*WHAT TO DO*. Write what comes next in the debris removal system claims, picking up right after the last sentence shown.

*DOCUMENT PASSAGE*.
1. A debris removal system for a downhole tubular comprising:
the tubular;
a closure mechanism including a flapper member arranged to at least partially close an interior of the tubular;
a flow tube longitudinally movable within the tubular between an uphole position corresponding to a closed position of the flapper member and a downhole position corresponding to an open position of the flapper member, the flapper member configured to be trapped between the tubular and the flow tube in the open position; and,
an injector mechanism having an exit arranged downhole of the closure mechanism;
wherein debris removing material ejected from the injector mechanism is directable towards the closure mechanism.
2. The debris removal system of claim 1, wherein the debris removing material ejected from the injector mechanism is directable in an uphole direction.
3. The debris removal system of claim 1, wherein the flapper member includes a first surface and an opposed second surface, the second surface facing a downhole direction in the closed position of the flapper member, and the material is ejected to remove debris from the second surface of the flapper member.
4. The debris removal system of claim 1, wherein the injector mechanism includes a nozzle.
5. The debris removal system of claim 1 wherein the tubular includes a tubular wall, the injector mechanism having at least one path formed through a thickness of the tubular wall.
6. The debris removal system of claim 5, wherein the at least one flow path includes a first end on an outer surface of the tubular wall and a second end on an inner surface of the tubular wall, wherein a longitudinal distance from the closure mechanism to the second end is less than a longitudinal distance from the closure mechanism to the first end.

[Saved entries]
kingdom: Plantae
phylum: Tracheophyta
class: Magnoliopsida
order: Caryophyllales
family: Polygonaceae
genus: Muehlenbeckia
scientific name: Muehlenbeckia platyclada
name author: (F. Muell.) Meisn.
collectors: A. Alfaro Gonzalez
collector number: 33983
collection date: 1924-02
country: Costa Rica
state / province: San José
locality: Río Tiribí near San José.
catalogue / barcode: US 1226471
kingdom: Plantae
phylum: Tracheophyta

*ANSWER FOR THE TASK*.
7. The debris removal system of claim 5, wherein the at least one path extends radially inward at a non-perpendicular angle to a longitudinal axis of the tubular.
8. The debris removal system of claim 5, wherein the at least one path includes a first section having a first diameter at an outer surface of the tubular and a second section having a second diameter at an inner surface of the tubular, the second diameter smaller than the first diameter.
9. The debris removal system of claim 5, wherein the at least one path includes a plurality of paths, and further comprising a common control line fluidically connected to the plurality of paths.
10. The debris removal system of claim 1, wherein the tubular includes a first sub supporting the closure mechanism and a separately attachable second sub including the injector mechanism, wherein the second sub is downhole the first sub.
11. The debris removal system of claim 1 wherein the tubular includes a downhole end and an uphole end, production fluid in the tubular moves from the downhole end to the uphole end when the closure mechanism is in an open configuration, and is blocked from movement in an uphole direction by the closure mechanism in a closed configuration.
12. The debris removal system of claim 1, further comprising a control line extending to an opening of the injector mechanism and a control pump containing the debris removing material at a surface location.
13. The debris removal system of claim 1, wherein an opening of the injector mechanism, which receives the material, is arranged downhole of the exit of the injector mechanism.
14. The debris removal system of claim 1, wherein the tubular includes a downhole facing shoulder, an opening of the injector mechanism located on the shoulder.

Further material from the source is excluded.